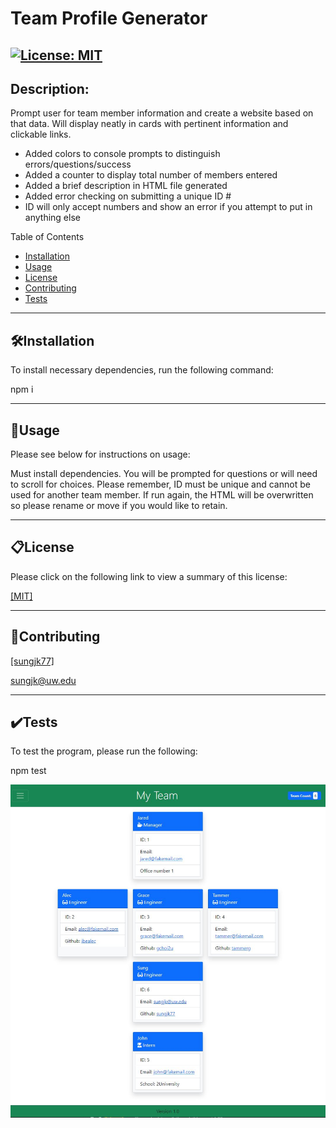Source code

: # Team Profile Generator
[![License: MIT](https://img.shields.io/badge/License-MIT-yellow.svg)](https://opensource.org/licenses/MIT)
------------
## Description:
Prompt user for team member information and create a website based on that data.  Will display neatly in cards with pertinent information and clickable links.
- Added colors to console prompts to distinguish errors/questions/success
- Added a counter to display total number of members entered
- Added a brief description in HTML file generated
- Added error checking on submitting a unique ID #
- ID will only accept numbers and show an error if you attempt to put in anything else

Table of Contents

- [Installation](##🛠️Installation)
- [Usage](##📐Usage)
- [License](##📋License)
- [Contributing](##📝Contributing)
- [Tests](##✔️Tests)


------------
## 🛠️Installation
To install necessary dependencies, run the following command:

npm i

------------
## 📐Usage
Please see below for instructions on usage:

Must install dependencies.  You will be prompted for questions or will need to scroll for choices.  Please remember, ID must be unique and cannot be used for another team member.  If run again, the HTML will be overwritten so please rename or move if you would like to retain.

------------
## 📋License
Please click on the following link to view a summary of this license:

[ [MIT] ](https://opensource.org/licenses/MIT)

------------
## 📝Contributing

[ [sungjk77] ](https://github.com/sungjk77)


sungjk@uw.edu

------------
## ✔️Tests
To test the program, please run the following:

npm test

![alt text](https://raw.githubusercontent.com/sungjk77/hw10-Team-Profile-Generator/master/dist/screenshot.JPG)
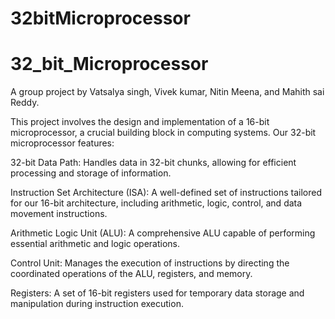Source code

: # 32bitMicroprocessor
# 32_bit_Microprocessor
A group project by Vatsalya singh, Vivek kumar, Nitin Meena, and Mahith sai Reddy.

This project involves the design and implementation of a 16-bit microprocessor, a crucial building block in computing systems. Our 32-bit microprocessor features:

32-bit Data Path: Handles data in 32-bit chunks, allowing for efficient processing and storage of information.

Instruction Set Architecture (ISA): A well-defined set of instructions tailored for our 16-bit architecture, including arithmetic, logic, control, and data movement instructions.

Arithmetic Logic Unit (ALU): A comprehensive ALU capable of performing essential arithmetic and logic operations.

Control Unit: Manages the execution of instructions by directing the coordinated operations of the ALU, registers, and memory.

Registers: A set of 16-bit registers used for temporary data storage and manipulation during instruction execution.
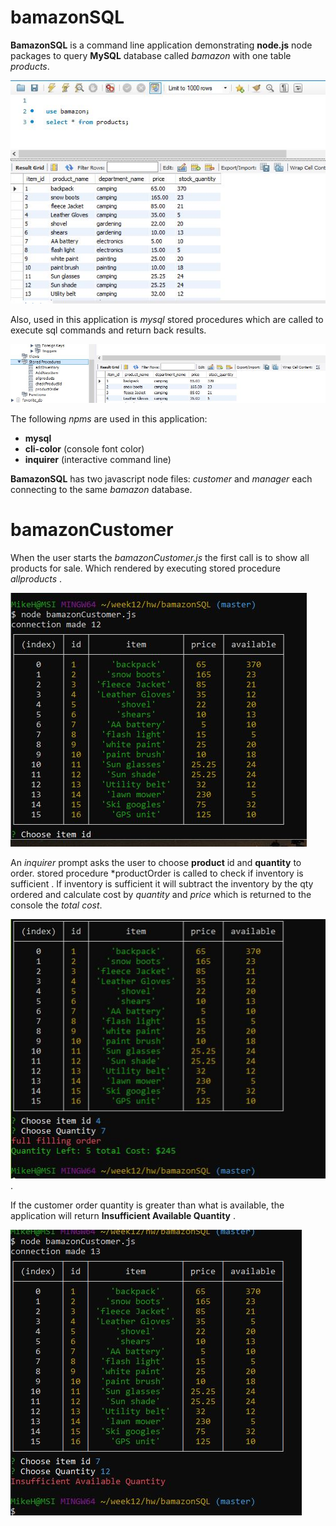 # bamazonSQL

**BamazonSQL** is a command line application demonstrating  **node.js** node packages to query **MySQL** database called *bamazon* with one table *products*. 


![](workbenchSQL.JPG)

Also, used in this application is *mysql* stored procedures which are called to execute sql commands and return back results.

![](workbenchStoredprocedure.JPG)

The following *npms* are used in this application:
+ **mysql**
+ **cli-color** (console font color)
+ **inquirer** (interactive command line)

**BamazonSQL** has two javascript node files: 
*customer*  and *manager* each connecting to the same *bamazon* database.

# bamazonCustomer

When the user starts the *bamazonCustomer.js* the first call is to show all products for sale. Which rendered by executing stored procedure *allproducts* . 

 ![](bamazonCustAllprod.JPG)

 An *inquirer* prompt asks the user to choose **product** id and **quantity** to order. 
 stored procedure *productOrder is called to check if inventory is sufficient . If inventory is sufficient it will subtract the inventory by the qty ordered and calculate cost by  *quantity* and *price* which is returned to the console the *total cost*. 

![](bamazonCustorder.JPG) .

If the customer order quantity is greater than what is available, the application will return 
**Insufficient Available Quantity** . 

![](bamazonCustlowQty.JPG)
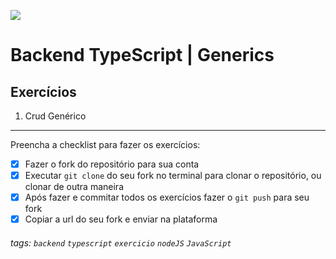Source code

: ![](https://i.imgur.com/xG74tOh.png)

# Backend TypeScript | Generics

## Exercícios

1. Crud Genérico

---

Preencha a checklist para fazer os exercícios:

-   [x] Fazer o fork do repositório para sua conta
-   [x] Executar `git clone` do seu fork no terminal para clonar o repositório, ou clonar de outra maneira
-   [x] Após fazer e commitar todos os exercícios fazer o `git push` para seu fork
-   [x] Copiar a url do seu fork e enviar na plataforma

###### tags: `backend` `typescript` `exercicio` `nodeJS` `JavaScript`
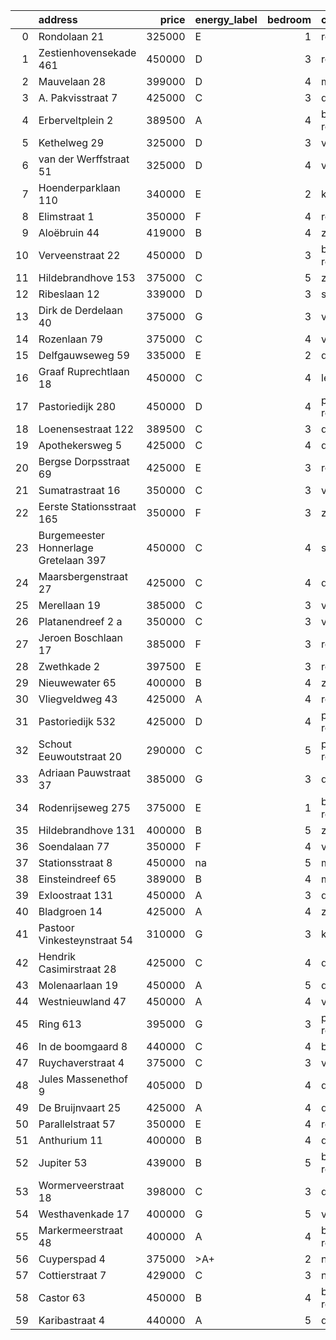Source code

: |    | address                               |   price | energy_label   |   bedroom | city                |   house_age |   house_id |
|---:|:--------------------------------------|--------:|:---------------|----------:|:--------------------|------------:|-----------:|
|  0 | Rondolaan 21                          |  325000 | E              |         1 | rotterdam           |         108 |   42116063 |
|  1 | Zestienhovensekade 461                |  450000 | D              |         3 | rotterdam           |          66 |   43408068 |
|  2 | Mauvelaan 28                          |  399000 | D              |         4 | maassluis           |          63 |   43409225 |
|  3 | A. Pakvisstraat 7                     |  425000 | C              |         3 | den-haag            |          42 |   43496246 |
|  4 | Erberveltplein 2                      |  389500 | A              |         4 | berkel-en-rodenrijs |          63 |   43496673 |
|  5 | Kethelweg 29                          |  325000 | D              |         3 | vlaardingen         |          91 |   43452830 |
|  6 | van der Werffstraat 51                |  325000 | D              |         4 | vlaardingen         |          65 |   43400613 |
|  7 | Hoenderparklaan 110                   |  340000 | E              |         2 | kwintsheul          |          99 |   43487870 |
|  8 | Elimstraat 1                          |  350000 | F              |         4 | rotterdam           |          66 |   43497013 |
|  9 | Aloëbruin 44                          |  419000 | B              |         4 | zoetermeer          |          34 |   43401627 |
| 10 | Verveenstraat 22                      |  450000 | D              |         3 | berkel-en-rodenrijs |          64 |   43485847 |
| 11 | Hildebrandhove 153                    |  375000 | C              |         5 | zoetermeer          |          46 |   43498791 |
| 12 | Ribeslaan 12                          |  339000 | D              |         3 | schiedam            |          69 |   43497423 |
| 13 | Dirk de Derdelaan 40                  |  375000 | G              |         3 | vlaardingen         |          65 |   43406419 |
| 14 | Rozenlaan 79                          |  375000 | C              |         4 | vlaardingen         |          96 |   43490316 |
| 15 | Delfgauwseweg 59                      |  335000 | E              |         2 | delft               |         123 |   43463215 |
| 16 | Graaf Ruprechtlaan 18                 |  450000 | C              |         4 | leidschendam        |          59 |   43490706 |
| 17 | Pastoriedijk 280                      |  450000 | D              |         4 | pernis-rotterdam    |         124 |   42316553 |
| 18 | Loenensestraat 122                    |  389500 | C              |         3 | den-haag            |         118 |   42324079 |
| 19 | Apothekersweg 5                       |  425000 | C              |         4 | delft               |          34 |   42327517 |
| 20 | Bergse Dorpsstraat 69                 |  425000 | E              |         3 | rotterdam           |         103 |   42302697 |
| 21 | Sumatrastraat 16                      |  350000 | C              |         3 | vlaardingen         |          83 |   43494892 |
| 22 | Eerste Stationsstraat 165             |  350000 | F              |         3 | zoetermeer          |         117 |   43492578 |
| 23 | Burgemeester Honnerlage Gretelaan 397 |  450000 | C              |         4 | schiedam            |          35 |   43481836 |
| 24 | Maarsbergenstraat 27                  |  425000 | C              |         4 | den-haag            |          75 |   43497367 |
| 25 | Merellaan 19                          |  385000 | C              |         3 | vlaardingen         |          88 |   43492016 |
| 26 | Platanendreef 2 a                     |  350000 | C              |         3 | vlaardingen         |          40 |   43496667 |
| 27 | Jeroen Boschlaan 17                   |  385000 | F              |         3 | rotterdam           |          93 |   43470370 |
| 28 | Zwethkade 2                           |  397500 | E              |         3 | rotterdam           |         124 |   42352656 |
| 29 | Nieuwewater 65                        |  400000 | B              |         4 | zoetermeer          |          50 |   43491452 |
| 30 | Vliegveldweg 43                       |  425000 | A              |         4 | rotterdam           |          65 |   43473799 |
| 31 | Pastoriedijk 532                      |  425000 | D              |         4 | pernis-rotterdam    |        2024 |   43405993 |
| 32 | Schout Eeuwoutstraat 20               |  290000 | C              |         5 | pernis-rotterdam    |          47 |   43408539 |
| 33 | Adriaan Pauwstraat 37                 |  385000 | G              |         3 | delft               |          96 |   43494940 |
| 34 | Rodenrijseweg 275                     |  375000 | E              |         1 | berkel-en-rodenrijs |         104 |   43472231 |
| 35 | Hildebrandhove 131                    |  400000 | B              |         5 | zoetermeer          |          45 |   43495847 |
| 36 | Soendalaan 77                         |  350000 | F              |         4 | vlaardingen         |          84 |   43457213 |
| 37 | Stationsstraat 8                      |  450000 | na             |         5 | maassluis           |         134 |   42027867 |
| 38 | Einsteindreef 65                      |  389000 | B              |         4 | maassluis           |          41 |   43408652 |
| 39 | Exloostraat 131                       |  450000 | A              |         3 | den-haag            |          29 |   43483548 |
| 40 | Bladgroen 14                          |  425000 | A              |         4 | zoetermeer          |          36 |   43406442 |
| 41 | Pastoor Vinkesteynstraat 54           |  310000 | G              |         3 | kwintsheul          |          86 |   43459042 |
| 42 | Hendrik Casimirstraat 28              |  425000 | C              |         4 | delft               |          75 |   43474953 |
| 43 | Molenaarlaan 19                       |  450000 | A              |         5 | de-lier             |          23 |   43408456 |
| 44 | Westnieuwland 47                      |  450000 | A              |         4 | vlaardingen         |          25 |   42321236 |
| 45 | Ring 613                              |  395000 | G              |         3 | pernis-rotterdam    |          97 |   43496243 |
| 46 | In de boomgaard 8                     |  440000 | C              |         4 | bergschenhoek       |          56 |   43497516 |
| 47 | Ruychaverstraat 4                     |  375000 | C              |         3 | vlaardingen         |          68 |   43495900 |
| 48 | Jules Massenethof 9                   |  405000 | D              |         4 | den-haag            |          43 |   42313778 |
| 49 | De Bruijnvaart 25                     |  425000 | A              |         4 | den-haag            |          21 |   43407078 |
| 50 | Parallelstraat 57                     |  350000 | E              |         4 | rotterdam           |          97 |   42049364 |
| 51 | Anthurium 11                          |  400000 | B              |         4 | de-lier             |          42 |   43490064 |
| 52 | Jupiter 53                            |  439000 | B              |         5 | berkel-en-rodenrijs |          51 |   43493158 |
| 53 | Wormerveerstraat 18                   |  398000 | C              |         3 | den-haag            |          74 |   43465786 |
| 54 | Westhavenkade 17                      |  400000 | G              |         5 | vlaardingen         |         124 |   42196845 |
| 55 | Markermeerstraat 48                   |  400000 | A              |         4 | berkel-en-rodenrijs |          14 |   43407490 |
| 56 | Cuyperspad 4                          |  375000 | >A+            |         2 | nootdorp            |          21 |   43489041 |
| 57 | Cottierstraat 7                       |  429000 | C              |         3 | naaldwijk           |          33 |   43465417 |
| 58 | Castor 63                             |  450000 | B              |         4 | berkel-en-rodenrijs |          51 |   43479500 |
| 59 | Karibastraat 4                        |  440000 | A              |         5 | delft               |          34 |   43495676 |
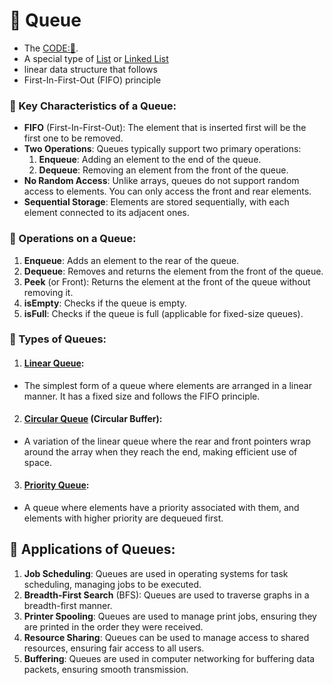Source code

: # 🔁 Queue
- The [CODE:📑](../Data_Structures/Queue.c).
- A special type of [List](./List.md) or [Linked List](./Linked_List.md)
- linear data structure that follows 
- First-In-First-Out (FIFO) principle

### 🔑 Key Characteristics of a Queue:
- **FIFO** (First-In-First-Out): The element that is inserted first will be the first one to be removed.
- **Two Operations**: Queues typically support two primary operations:
    1. **Enqueue**: Adding an element to the end of the queue.
    2. **Dequeue**: Removing an element from the front of the queue.
- **No Random Access**: Unlike arrays, queues do not support random access to elements. You can only access the front and rear elements.
- **Sequential Storage**: Elements are stored sequentially, with each element connected to its adjacent ones.

### 🔧 Operations on a Queue:
1. **Enqueue**: Adds an element to the rear of the queue.
2. **Dequeue**: Removes and returns the element from the front of the queue.
3. **Peek** (or Front): Returns the element at the front of the queue without removing it.
4. **isEmpty**: Checks if the queue is empty.
5. **isFull**: Checks if the queue is full (applicable for fixed-size queues).

### 🌿 Types of Queues:
1. #### **[Linear Queue](./Linear_Queue.md)**: 
- The simplest form of a queue where elements are arranged in a linear manner. It has a fixed size and follows the FIFO principle.
2. #### **[Circular Queue](./Circular_Queue.md)** (Circular Buffer): 
- A variation of the linear queue where the rear and front pointers wrap around the array when they reach the end, making efficient use of space.
3. #### **[Priority Queue](./Priority_Queue.md)**: 
- A queue where elements have a priority associated with them, and elements with higher priority are dequeued first.

## 🧰 Applications of Queues:
1. **Job Scheduling**: Queues are used in operating systems for task scheduling, managing jobs to be executed.
2. **Breadth-First Search** (BFS): Queues are used to traverse graphs in a breadth-first manner.
3. **Printer Spooling**: Queues are used to manage print jobs, ensuring they are printed in the order they were received.
4. **Resource Sharing**: Queues can be used to manage access to shared resources, ensuring fair access to all users.
5. **Buffering**: Queues are used in computer networking for buffering data packets, ensuring smooth transmission.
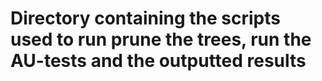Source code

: # Directory containing the scripts used to run prune the trees, run the AU-tests and the outputted results
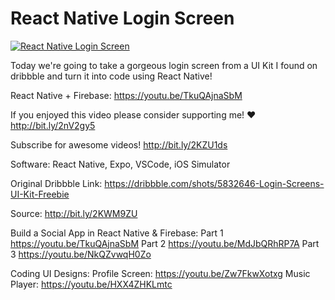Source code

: # React Native Login Screen

[![React Native Login Screen](http://img.youtube.com/vi/RraXs4K4kvk/0.jpg)](http://www.youtube.com/watch?v=RraXs4K4kvk "React Native Login Screen")

Today we're going to take a gorgeous login screen from a UI Kit I found on dribbble and turn it into code using React Native!

React Native + Firebase: https://youtu.be/TkuQAjnaSbM

If you enjoyed this video please consider supporting me! ❤️ http://bit.ly/2nV2gy5

Subscribe for awesome videos! http://bit.ly/2KZU1ds

Software: React Native, Expo, VSCode, iOS Simulator

Original Dribbble Link: https://dribbble.com/shots/5832646-Login-Screens-UI-Kit-Freebie

Source: http://bit.ly/2KWM9ZU

Build a Social App in React Native & Firebase:
Part 1 https://youtu.be/TkuQAjnaSbM
Part 2 https://youtu.be/MdJbQRhRP7A
Part 3 https://youtu.be/NkQZvwqH0Zo

Coding UI Designs:
Profile Screen: https://youtu.be/Zw7FkwXotxg
Music Player: https://youtu.be/HXX4ZHKLmtc
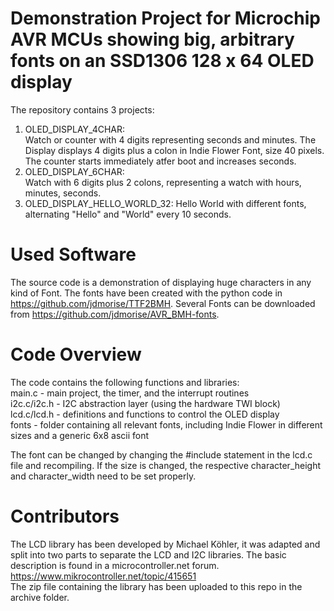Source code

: # Demonstration Project for Microchip AVR MCUs showing big, arbitrary fonts on an SSD1306 128 x 64 OLED display

The repository contains 3 projects: 
1. OLED_DISPLAY_4CHAR:    
	Watch or counter with 4 digits representing seconds and minutes. The Display displays 4 digits plus a colon in Indie Flower Font, size 40 pixels. The counter starts immediately atfer boot and increases seconds. 
2. OLED_DISPLAY_6CHAR:    
	Watch with 6 digits plus 2 colons, representing a watch with hours, minutes, seconds. 
3. OLED_DISPLAY_HELLO_WORLD_32: 
	Hello World with different fonts, alternating "Hello" and "World" every 10 seconds. 
	
# Used Software
The source code is a demonstration of displaying huge characters in any kind of Font. The fonts have been created with the python code in https://github.com/jdmorise/TTF2BMH. Several Fonts can be downloaded from https://github.com/jdmorise/AVR_BMH-fonts. 

# Code Overview
The code contains the following functions and libraries:    
main.c - main project, the timer, and the interrupt routines   
i2c.c/i2c.h - I2C abstraction layer (using the hardware TWI block)   
lcd.c/lcd.h - definitions and functions to control the OLED display   
fonts - folder containing all relevant fonts, including Indie Flower in different sizes and a generic 6x8 ascii font

The font can be changed by changing the #include statement in the lcd.c file and recompiling. If the size is changed, the respective character_height and character_width need to be set properly. 

# Contributors
The LCD  library has been developed by Michael Köhler, it was adapted and split into two parts to separate the LCD and I2C libraries. The basic description is found in a microcontroller.net forum.    
https://www.mikrocontroller.net/topic/415651   
The zip file containing the library has been uploaded to this repo in the archive folder. 
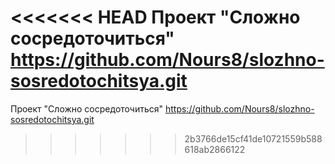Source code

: <<<<<<< HEAD
Проект "Сложно сосредоточиться" https://github.com/Nours8/slozhno-sosredotochitsya.git
=======
Проект "Сложно сосредоточиться"
https://github.com/Nours8/slozhno-sosredotochitsya.git
>>>>>>> 2b3766de15cf41de10721559b588618ab2866122
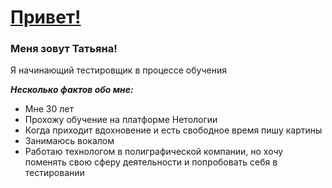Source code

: # <u> Привет!</u>
### Меня зовут Татьяна! 

Я начинающий тестировщик в процессе обучения


***Несколько фактов обо мне:***

* Мне 30 лет
* Прохожу обучение на платформе Нетологии
* Когда приходит вдохновение и есть свободное время пишу картины
* Занимаюсь вокалом
* Работаю технологом в полиграфической компании, но хочу поменять свою сферу деятельности и попробовать себя в тестировании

+-------+

§ **EXERCISE PROMPT**
Report each line in the preceding entries that holds the string "principle".

§ **ANSWER FOR THIS EXERCISE**
- First-In-First-Out (FIFO) principle
- The simplest form of a queue where elements are arranged in a linear manner. It has a fixed size and follows the FIFO principle.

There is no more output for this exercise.